───── STUDY MATERIAL

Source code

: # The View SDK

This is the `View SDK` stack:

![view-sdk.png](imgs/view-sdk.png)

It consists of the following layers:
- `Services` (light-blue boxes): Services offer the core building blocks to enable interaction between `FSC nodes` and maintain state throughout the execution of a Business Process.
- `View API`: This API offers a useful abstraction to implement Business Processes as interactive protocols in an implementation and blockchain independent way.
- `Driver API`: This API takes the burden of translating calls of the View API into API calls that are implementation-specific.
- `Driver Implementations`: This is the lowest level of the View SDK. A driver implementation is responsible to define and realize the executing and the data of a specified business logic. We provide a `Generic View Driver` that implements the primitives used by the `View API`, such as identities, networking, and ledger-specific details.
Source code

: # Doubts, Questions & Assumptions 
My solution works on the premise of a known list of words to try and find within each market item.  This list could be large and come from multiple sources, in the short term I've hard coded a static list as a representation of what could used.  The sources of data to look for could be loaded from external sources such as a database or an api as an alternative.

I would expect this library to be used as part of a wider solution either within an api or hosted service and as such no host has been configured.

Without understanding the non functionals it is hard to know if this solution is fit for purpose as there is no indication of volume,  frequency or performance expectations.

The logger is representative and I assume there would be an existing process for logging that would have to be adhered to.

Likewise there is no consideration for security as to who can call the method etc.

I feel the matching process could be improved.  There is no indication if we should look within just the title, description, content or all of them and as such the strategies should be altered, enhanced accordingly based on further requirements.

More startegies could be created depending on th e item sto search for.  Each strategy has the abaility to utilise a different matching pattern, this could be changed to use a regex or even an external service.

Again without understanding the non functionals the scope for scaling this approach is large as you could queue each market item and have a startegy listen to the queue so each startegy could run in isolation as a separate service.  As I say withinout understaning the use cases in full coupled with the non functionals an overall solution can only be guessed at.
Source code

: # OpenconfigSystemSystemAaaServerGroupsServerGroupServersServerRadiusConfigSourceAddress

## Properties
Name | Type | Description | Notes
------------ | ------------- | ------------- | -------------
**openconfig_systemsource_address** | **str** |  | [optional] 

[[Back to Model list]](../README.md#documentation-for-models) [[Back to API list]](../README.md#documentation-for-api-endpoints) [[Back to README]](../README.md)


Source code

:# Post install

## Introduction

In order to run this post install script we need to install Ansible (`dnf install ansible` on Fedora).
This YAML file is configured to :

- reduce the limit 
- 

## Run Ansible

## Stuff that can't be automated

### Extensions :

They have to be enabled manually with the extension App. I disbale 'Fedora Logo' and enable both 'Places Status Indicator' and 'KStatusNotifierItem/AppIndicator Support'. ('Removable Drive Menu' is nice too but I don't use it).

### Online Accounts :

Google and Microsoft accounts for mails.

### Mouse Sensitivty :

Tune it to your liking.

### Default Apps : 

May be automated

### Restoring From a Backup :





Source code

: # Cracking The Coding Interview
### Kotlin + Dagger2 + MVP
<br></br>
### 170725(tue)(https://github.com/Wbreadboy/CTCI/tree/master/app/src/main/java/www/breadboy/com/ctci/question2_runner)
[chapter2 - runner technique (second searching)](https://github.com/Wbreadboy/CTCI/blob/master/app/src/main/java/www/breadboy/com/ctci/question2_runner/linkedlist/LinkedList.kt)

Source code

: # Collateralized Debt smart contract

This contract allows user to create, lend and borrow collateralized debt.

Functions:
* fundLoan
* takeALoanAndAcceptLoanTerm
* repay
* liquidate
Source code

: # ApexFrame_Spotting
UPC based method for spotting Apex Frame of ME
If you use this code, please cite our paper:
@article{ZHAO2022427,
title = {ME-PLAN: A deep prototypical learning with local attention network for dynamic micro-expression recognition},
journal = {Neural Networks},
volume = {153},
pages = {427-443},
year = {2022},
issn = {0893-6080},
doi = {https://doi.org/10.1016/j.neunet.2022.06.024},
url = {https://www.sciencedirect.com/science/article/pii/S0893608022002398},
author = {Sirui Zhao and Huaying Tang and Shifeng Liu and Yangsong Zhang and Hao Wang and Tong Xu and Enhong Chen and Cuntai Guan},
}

──────────

TASK:
Can you reproduce the material word for word, starting from its very first line and going on through the line containing "I would expect", including that line?

THE COMPLETED TASK:
Source code

: # The View SDK

This is the `View SDK` stack:

![view-sdk.png](imgs/view-sdk.png)

It consists of the following layers:
- `Services` (light-blue boxes): Services offer the core building blocks to enable interaction between `FSC nodes` and maintain state throughout the execution of a Business Process.
- `View API`: This API offers a useful abstraction to implement Business Processes as interactive protocols in an implementation and blockchain independent way.
- `Driver API`: This API takes the burden of translating calls of the View API into API calls that are implementation-specific.
- `Driver Implementations`: This is the lowest level of the View SDK. A driver implementation is responsible to define and realize the executing and the data of a specified business logic. We provide a `Generic View Driver` that implements the primitives used by the `View API`, such as identities, networking, and ledger-specific details.
Source code

: # Doubts, Questions & Assumptions 
My solution works on the premise of a known list of words to try and find within each market item.  This list could be large and come from multiple sources, in the short term I've hard coded a static list as a representation of what could used.  The sources of data to look for could be loaded from external sources such as a database or an api as an alternative.

I would expect this library to be used as part of a wider solution either within an api or hosted service and as such no host has been configured.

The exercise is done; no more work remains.